» Extracted text
Introduction
Please see the main docstring in each program for details.
Notes
On JURECA and JUWELS, the mnist_data_distributed.py
program requires the hpc4ns.distribution
module for distribution of training data filenames across multiple ranks. On JURON, multiple additional
package are required. Please follow the steps below to setup the environment before submitting the
training job.
Note that a maximum of eight ranks can be used to run mnist_data_distributed.py
, as there
are eight training files.

[Items in a dataset]
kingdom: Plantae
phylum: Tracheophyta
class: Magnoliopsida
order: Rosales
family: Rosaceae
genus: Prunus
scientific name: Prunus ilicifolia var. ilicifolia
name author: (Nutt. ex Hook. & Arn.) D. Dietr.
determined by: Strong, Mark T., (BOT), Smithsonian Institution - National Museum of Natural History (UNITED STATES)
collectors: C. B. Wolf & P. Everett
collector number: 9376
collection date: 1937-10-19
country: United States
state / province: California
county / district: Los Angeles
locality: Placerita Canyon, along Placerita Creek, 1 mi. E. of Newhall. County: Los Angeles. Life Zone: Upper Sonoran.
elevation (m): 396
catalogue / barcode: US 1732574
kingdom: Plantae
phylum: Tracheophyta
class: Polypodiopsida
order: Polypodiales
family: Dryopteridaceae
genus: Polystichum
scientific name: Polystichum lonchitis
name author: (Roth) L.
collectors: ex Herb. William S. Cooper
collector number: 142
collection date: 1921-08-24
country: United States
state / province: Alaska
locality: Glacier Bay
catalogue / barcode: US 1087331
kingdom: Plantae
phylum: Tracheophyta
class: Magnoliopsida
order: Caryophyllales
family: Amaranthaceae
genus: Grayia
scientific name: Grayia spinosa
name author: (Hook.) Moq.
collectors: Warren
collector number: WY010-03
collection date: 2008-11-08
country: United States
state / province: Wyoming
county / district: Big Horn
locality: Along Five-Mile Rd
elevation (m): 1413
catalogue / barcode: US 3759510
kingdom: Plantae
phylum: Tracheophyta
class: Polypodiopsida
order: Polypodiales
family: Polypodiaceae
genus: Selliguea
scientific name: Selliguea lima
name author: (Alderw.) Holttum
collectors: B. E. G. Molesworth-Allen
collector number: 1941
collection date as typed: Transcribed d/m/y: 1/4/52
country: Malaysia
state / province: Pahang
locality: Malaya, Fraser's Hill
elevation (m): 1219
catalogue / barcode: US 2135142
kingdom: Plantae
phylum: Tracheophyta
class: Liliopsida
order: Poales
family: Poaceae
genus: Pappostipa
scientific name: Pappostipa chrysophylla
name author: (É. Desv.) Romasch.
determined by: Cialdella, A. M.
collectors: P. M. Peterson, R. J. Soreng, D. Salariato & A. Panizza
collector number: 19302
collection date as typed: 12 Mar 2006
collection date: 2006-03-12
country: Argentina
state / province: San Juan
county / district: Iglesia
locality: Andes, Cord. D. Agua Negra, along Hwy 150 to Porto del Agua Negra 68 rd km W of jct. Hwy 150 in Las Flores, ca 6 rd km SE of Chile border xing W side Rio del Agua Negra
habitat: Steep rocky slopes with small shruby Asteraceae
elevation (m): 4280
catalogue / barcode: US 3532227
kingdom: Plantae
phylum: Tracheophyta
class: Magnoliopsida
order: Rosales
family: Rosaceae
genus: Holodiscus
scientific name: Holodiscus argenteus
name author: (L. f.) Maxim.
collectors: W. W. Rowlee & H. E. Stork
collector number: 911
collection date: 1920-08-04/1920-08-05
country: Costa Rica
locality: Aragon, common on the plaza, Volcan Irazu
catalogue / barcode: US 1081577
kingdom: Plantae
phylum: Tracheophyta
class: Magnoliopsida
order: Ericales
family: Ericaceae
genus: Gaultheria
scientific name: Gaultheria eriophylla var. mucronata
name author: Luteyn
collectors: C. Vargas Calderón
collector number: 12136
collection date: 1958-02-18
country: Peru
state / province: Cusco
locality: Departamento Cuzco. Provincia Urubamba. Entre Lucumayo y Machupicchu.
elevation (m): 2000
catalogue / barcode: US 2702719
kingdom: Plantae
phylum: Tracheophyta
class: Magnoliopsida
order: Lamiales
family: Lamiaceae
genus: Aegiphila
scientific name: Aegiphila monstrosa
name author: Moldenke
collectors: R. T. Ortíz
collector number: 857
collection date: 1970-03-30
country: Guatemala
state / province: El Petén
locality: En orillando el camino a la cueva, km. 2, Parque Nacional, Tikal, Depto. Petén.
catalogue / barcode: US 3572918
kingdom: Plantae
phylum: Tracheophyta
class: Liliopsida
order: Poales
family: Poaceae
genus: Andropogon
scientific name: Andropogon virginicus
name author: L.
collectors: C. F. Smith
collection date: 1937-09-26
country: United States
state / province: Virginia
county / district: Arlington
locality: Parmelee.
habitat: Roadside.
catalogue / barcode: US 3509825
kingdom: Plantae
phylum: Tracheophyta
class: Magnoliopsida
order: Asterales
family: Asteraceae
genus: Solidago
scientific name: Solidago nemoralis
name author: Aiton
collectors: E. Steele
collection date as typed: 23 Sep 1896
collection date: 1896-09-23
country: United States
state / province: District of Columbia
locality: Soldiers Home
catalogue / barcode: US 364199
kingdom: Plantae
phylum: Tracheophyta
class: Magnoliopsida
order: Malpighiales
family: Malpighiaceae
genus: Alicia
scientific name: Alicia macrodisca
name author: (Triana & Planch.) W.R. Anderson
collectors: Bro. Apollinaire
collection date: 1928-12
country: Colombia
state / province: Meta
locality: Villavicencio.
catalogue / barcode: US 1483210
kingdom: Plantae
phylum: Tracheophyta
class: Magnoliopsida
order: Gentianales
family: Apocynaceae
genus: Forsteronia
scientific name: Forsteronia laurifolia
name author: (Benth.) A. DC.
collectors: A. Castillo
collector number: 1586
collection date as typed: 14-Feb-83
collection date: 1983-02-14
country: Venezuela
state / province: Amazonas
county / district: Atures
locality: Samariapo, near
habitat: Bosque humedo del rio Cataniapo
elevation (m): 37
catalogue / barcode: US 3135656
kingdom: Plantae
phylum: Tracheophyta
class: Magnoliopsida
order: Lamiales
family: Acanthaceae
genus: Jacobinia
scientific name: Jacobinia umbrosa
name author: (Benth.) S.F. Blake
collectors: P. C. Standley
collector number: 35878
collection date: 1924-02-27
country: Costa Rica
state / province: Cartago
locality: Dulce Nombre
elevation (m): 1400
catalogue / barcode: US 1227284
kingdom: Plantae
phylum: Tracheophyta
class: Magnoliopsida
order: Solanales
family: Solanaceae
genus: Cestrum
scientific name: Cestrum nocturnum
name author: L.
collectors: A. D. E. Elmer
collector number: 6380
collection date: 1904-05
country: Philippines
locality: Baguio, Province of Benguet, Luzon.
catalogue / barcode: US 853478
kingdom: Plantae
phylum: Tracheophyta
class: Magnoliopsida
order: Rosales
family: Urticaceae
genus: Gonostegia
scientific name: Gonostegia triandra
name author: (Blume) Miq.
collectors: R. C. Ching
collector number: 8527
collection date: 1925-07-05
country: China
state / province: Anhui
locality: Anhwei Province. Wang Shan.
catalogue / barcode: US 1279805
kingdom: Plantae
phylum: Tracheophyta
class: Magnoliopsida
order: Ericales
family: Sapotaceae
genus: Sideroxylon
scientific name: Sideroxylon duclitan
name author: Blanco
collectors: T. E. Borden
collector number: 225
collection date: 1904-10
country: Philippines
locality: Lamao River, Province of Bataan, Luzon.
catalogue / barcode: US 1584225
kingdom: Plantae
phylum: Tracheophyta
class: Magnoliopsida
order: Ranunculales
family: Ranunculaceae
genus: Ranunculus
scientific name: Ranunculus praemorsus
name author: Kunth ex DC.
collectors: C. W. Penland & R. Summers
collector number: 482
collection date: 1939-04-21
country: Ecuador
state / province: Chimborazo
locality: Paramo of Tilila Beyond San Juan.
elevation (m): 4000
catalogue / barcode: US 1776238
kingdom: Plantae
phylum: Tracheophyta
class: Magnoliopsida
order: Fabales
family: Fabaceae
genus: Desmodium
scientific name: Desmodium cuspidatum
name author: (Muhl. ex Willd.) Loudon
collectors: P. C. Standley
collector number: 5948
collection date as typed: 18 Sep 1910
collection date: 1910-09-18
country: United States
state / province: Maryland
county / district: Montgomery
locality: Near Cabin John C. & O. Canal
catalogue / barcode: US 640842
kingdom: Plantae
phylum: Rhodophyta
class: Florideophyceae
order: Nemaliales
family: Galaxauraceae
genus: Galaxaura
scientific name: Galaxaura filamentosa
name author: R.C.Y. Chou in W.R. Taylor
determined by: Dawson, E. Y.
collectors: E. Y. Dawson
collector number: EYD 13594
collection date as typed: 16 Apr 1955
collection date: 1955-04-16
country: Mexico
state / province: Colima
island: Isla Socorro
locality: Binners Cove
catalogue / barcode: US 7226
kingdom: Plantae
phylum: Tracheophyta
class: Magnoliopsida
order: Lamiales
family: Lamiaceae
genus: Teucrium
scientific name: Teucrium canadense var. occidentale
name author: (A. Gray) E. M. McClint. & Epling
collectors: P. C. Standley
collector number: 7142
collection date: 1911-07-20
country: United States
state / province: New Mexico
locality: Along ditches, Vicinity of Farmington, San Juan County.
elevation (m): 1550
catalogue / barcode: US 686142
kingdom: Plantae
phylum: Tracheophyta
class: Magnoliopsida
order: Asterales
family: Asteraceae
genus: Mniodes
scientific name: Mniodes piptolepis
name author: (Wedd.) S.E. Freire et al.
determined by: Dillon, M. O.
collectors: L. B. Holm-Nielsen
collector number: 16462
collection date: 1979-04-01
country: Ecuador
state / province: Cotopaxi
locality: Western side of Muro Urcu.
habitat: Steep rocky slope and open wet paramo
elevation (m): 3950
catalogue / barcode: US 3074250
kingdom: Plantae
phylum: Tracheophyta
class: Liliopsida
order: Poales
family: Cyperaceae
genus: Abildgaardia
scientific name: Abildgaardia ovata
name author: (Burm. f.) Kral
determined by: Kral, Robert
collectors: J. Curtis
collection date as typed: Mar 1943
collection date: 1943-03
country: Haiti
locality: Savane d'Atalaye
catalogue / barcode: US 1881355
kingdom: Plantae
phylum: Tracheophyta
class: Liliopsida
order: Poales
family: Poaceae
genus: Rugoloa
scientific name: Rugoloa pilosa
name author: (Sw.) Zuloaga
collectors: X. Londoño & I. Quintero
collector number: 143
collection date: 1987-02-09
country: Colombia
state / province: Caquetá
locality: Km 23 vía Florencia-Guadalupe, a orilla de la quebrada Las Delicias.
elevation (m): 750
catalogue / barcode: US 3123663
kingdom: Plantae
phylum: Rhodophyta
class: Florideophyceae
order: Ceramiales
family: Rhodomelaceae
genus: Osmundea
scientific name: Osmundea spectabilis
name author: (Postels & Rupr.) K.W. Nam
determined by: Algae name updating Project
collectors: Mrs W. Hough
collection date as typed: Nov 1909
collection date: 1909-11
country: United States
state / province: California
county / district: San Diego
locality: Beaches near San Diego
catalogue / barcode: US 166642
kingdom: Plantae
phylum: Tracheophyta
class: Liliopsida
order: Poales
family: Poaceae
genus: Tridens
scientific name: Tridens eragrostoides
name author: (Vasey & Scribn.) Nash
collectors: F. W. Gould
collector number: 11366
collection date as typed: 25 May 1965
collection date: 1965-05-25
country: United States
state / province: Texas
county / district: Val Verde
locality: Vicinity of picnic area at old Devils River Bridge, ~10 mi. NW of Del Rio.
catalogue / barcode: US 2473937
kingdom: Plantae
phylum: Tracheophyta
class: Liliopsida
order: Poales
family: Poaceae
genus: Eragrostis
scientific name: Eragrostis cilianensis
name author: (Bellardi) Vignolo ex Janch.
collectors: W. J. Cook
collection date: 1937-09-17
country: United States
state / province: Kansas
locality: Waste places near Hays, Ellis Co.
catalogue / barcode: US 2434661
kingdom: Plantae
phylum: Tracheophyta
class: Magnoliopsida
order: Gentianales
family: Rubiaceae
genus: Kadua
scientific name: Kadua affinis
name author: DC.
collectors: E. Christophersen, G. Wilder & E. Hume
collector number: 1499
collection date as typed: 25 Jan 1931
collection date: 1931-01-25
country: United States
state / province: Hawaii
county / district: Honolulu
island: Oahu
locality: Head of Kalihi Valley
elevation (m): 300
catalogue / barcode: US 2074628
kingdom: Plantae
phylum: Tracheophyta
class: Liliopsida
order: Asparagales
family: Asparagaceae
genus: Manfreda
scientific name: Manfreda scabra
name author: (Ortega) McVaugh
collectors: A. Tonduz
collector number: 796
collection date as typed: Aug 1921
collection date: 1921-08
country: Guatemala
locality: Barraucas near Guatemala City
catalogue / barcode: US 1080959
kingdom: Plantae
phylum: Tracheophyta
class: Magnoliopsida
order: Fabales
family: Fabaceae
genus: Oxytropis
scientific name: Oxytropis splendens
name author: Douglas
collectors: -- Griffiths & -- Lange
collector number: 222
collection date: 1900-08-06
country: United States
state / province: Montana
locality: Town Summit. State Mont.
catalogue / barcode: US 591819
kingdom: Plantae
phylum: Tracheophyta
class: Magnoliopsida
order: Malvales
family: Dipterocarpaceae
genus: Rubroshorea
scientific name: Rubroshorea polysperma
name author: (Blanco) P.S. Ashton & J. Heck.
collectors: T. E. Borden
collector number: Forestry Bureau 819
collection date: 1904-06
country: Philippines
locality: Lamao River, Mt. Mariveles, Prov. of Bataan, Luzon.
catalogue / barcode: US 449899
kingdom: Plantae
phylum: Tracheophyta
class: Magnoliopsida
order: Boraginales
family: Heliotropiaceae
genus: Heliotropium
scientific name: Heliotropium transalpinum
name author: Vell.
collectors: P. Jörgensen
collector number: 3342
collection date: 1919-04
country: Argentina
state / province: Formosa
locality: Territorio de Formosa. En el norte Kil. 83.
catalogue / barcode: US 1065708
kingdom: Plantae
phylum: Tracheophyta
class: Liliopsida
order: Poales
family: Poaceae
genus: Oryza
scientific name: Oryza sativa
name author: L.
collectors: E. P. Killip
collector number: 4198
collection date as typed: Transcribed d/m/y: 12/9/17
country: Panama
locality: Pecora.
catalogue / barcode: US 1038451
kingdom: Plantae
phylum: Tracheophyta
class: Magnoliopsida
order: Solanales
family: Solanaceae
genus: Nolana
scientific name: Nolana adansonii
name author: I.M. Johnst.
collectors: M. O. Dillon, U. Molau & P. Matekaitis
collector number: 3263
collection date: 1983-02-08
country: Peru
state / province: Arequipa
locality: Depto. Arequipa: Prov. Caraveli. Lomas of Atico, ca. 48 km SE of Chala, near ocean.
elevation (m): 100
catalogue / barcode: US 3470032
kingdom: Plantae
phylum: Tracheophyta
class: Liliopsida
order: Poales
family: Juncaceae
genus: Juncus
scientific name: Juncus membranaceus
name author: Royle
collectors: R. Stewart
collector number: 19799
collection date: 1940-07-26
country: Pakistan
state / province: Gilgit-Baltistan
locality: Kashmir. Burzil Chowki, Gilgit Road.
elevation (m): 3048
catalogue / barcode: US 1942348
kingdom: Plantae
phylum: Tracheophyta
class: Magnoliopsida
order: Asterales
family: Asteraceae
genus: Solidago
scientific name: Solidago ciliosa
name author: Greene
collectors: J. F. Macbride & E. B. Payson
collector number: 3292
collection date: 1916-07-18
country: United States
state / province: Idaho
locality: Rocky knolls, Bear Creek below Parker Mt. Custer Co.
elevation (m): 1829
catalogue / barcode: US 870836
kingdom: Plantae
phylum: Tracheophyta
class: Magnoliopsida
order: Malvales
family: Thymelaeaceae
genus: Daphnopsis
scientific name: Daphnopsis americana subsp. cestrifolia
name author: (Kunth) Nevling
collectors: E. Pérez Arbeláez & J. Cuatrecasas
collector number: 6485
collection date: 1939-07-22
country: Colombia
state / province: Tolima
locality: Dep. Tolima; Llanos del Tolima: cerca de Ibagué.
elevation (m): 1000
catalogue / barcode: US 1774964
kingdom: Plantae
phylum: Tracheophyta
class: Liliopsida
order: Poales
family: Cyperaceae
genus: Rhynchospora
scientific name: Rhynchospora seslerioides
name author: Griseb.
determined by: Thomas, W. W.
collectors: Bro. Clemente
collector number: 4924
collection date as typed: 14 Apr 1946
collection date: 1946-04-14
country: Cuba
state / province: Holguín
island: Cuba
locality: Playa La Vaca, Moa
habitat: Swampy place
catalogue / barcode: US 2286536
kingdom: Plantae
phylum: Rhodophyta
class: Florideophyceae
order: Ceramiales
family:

» What this exercise asks
1. Reproduce word for word the portion of the text on distributed MNIST training between "Introduction" and "eight training files.", inclusive.
2. Decide whether each statement agrees with the text on distributed MNIST training, answering yes or no and quoting the words that decide it: (a) On JURECA and JUWELS, mnist_data_distributed.py needs the hpc4ns.distribution module to distribute training data filenames across ranks. (b) Up to eight ranks can be used to run mnist_data_distributed.py. (c) There are ten training files.
3. Extend the text on distributed MNIST training beyond its final sentence.
The items are separate material, unrelated to the text on distributed MNIST training.

» Task-by-task results
1.
Introduction
Please see the main docstring in each program for details.
Notes
On JURECA and JUWELS, the mnist_data_distributed.py
program requires the hpc4ns.distribution
module for distribution of training data filenames across multiple ranks. On JURON, multiple additional
package are required. Please follow the steps below to setup the environment before submitting the
training job.
Note that a maximum of eight ranks can be used to run mnist_data_distributed.py
, as there
are eight training files.

2.
(a) Yes: "On JURECA and JUWELS, the mnist_data_distributed.py program requires the hpc4ns.distribution module for distribution of training data filenames across multiple ranks."
(b) Yes: "a maximum of eight ranks can be used to run mnist_data_distributed.py"
(c) No: "there are eight training files"

3.
JURECA and JUWELS
-
Change to the source directory for this sample, i.e., to
dl_on_supercomputers/horovod_data_distributed
-
Load the system-wide Python module:
module load Python/3.6.8
-
Install the
hpc4ns
package:pip install --user git+https://gitlab.version.fz-juelich.de/hpc4ns/hpc4ns_utils.git
-
Submit the job
JURON
- Change to the source directory for this sample, i.e., to
dl_on_supercomputers/horovod_data_distributed
- Setup a Python virtual environment with the required packages (may take upto 5 minutes):
./setup_juron.sh
- Submit the job:
bsub < submit_job_juron.sh
Note: The setup is required only once. Unless you explicitly remove the virtual environment, the same setup can be used to run the example multiple times.